Two conducting plates A and B are placed parallel to each other. A is given a charge `Q_1` and B a charge `Q_2`. Prove that the charges on the inner surfaces are of equal magnitude and opposite sign.

Consider a Gaussian surface as shown in figure. Two faces of this closed surface life completely inside the conductor where the electric field is zero. The flux throught these faces is therefore, zero. The other parts of the closed surface which are outside the conductor are parallel to the electric field and hence the flux on these parts is also zero. The total flux of the electric field through the closed surface is, therefore zero. From Gauss's law, the total charge inside this closed surface should be zero. the charge on the inner surface of a should of A should be equal and opposite to that on the inner surface of B.
The distribution should be like the one shown in figure. To find the value of q, consider the field at a point P inside the plate A. suppose, the surface area of the plate (one side) is A. Using the equation, `E=sigma//(2 epsi_(0))`, the electric field at P
Due to the charge `Q_(1)-q=(Q_(1)-q)/(2Aepsi_(0))` (downward)
Due to the charge `+q=q/(2 Aepsi_(0))` (upward),
Due to the charge `-q=q/(2 a epsi_(0))` (downward),
and due to the charge `Q_(2)+q=(Q_(2)+q)/(2Aepsi_(0))` (upward).
The net electric field at P due to all the four charged surfaces is (in the downward direction)

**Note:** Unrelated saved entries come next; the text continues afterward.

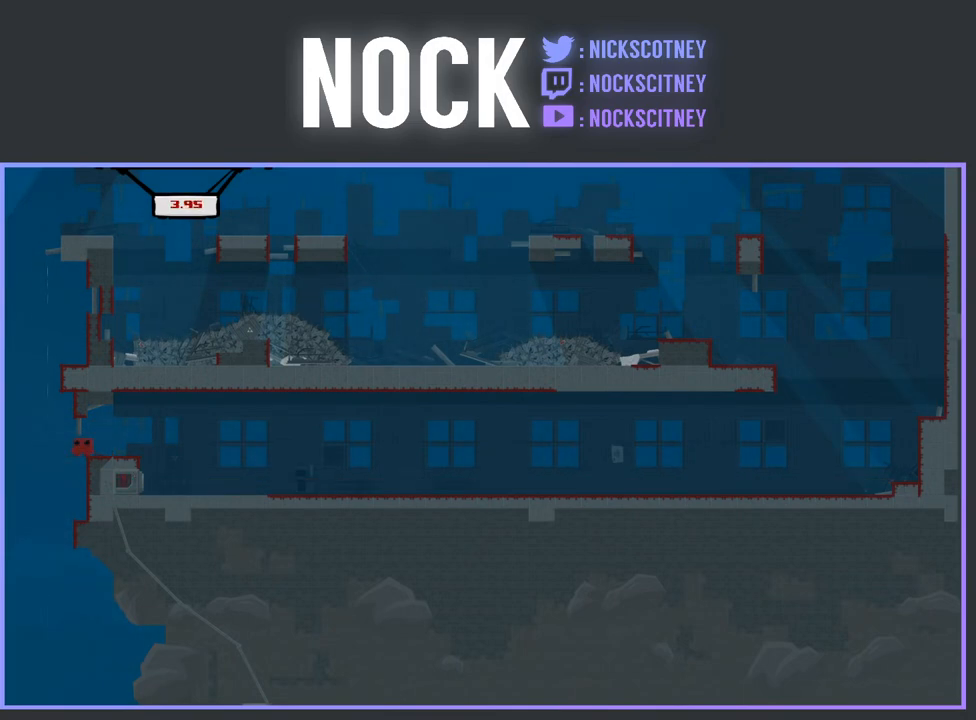
{"buttons": ["DPAD_RIGHT"], "events": [[100, "DPAD_LEFT", "down"], [200, "DPAD_LEFT", "up"], [317, "DPAD_RIGHT", "down"]]}
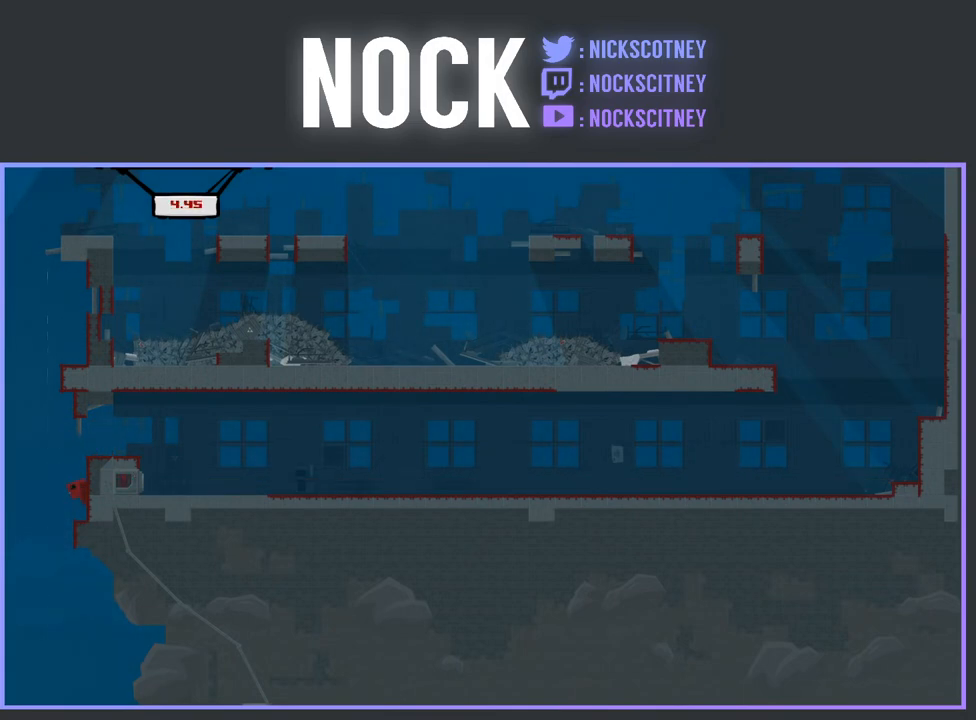
{"buttons": ["DPAD_RIGHT"], "events": [[133, "DPAD_RIGHT", "up"], [300, "R2", "down"], [350, "CROSS", "down"], [417, "DPAD_RIGHT", "down"], [483, "CROSS", "up"], [500, "R2", "up"]]}
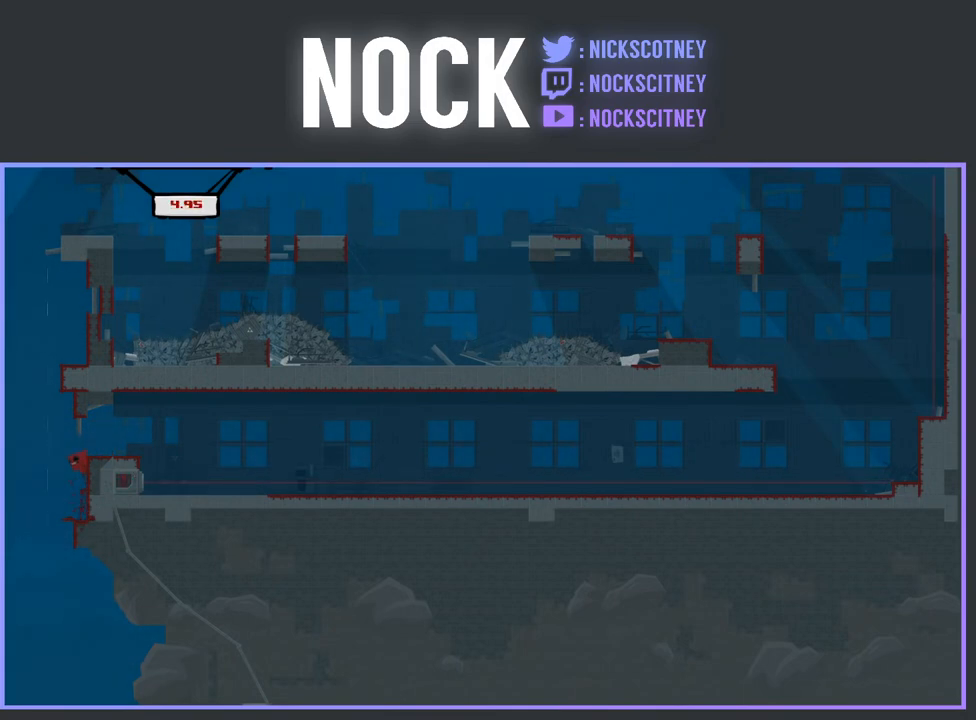
{"buttons": ["CROSS", "R2", "DPAD_RIGHT"], "events": [[33, "DPAD_RIGHT", "up"], [183, "DPAD_RIGHT", "down"], [233, "R2", "down"], [250, "CROSS", "down"], [300, "DPAD_UP", "down"], [350, "DPAD_RIGHT", "up"], [383, "DPAD_RIGHT", "down"], [417, "DPAD_UP", "up"]]}
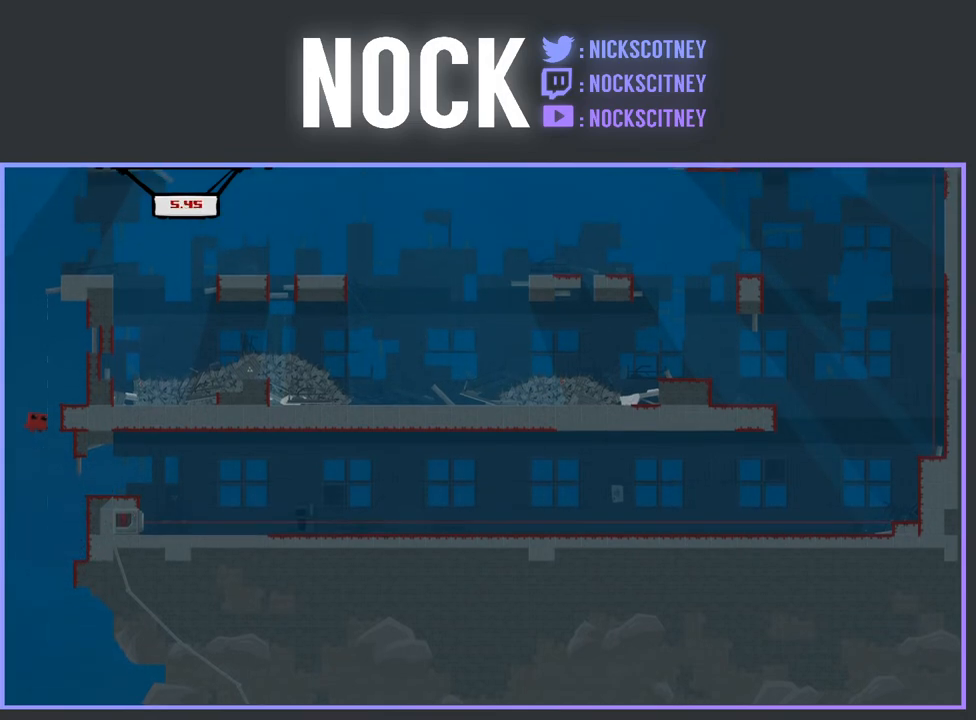
{"buttons": [], "events": [[83, "DPAD_UP", "down"], [100, "DPAD_UP", "up"], [300, "CROSS", "up"], [350, "R2", "up"], [367, "DPAD_RIGHT", "up"]]}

`E_(p)=(Q_(1)-q)/(2 A epsi_(0))-q/(2Aepsi_(0))+q/(2Aepsi_(0))-(Q_(2)+q)/(2Aepsi_(0))`
As the point P is inside the conductor, this field should be zero. Hence,
`Q_(1)-q-q+q-Q_(2)-q=0` or, `q=(Q_(1)-Q_(2))/(2)`
This result is a special case of the following result. When charged conducting plates are placed parallel to each other, the two outermost surfaces get equal charges and the facing surfaces get equal opposite charges.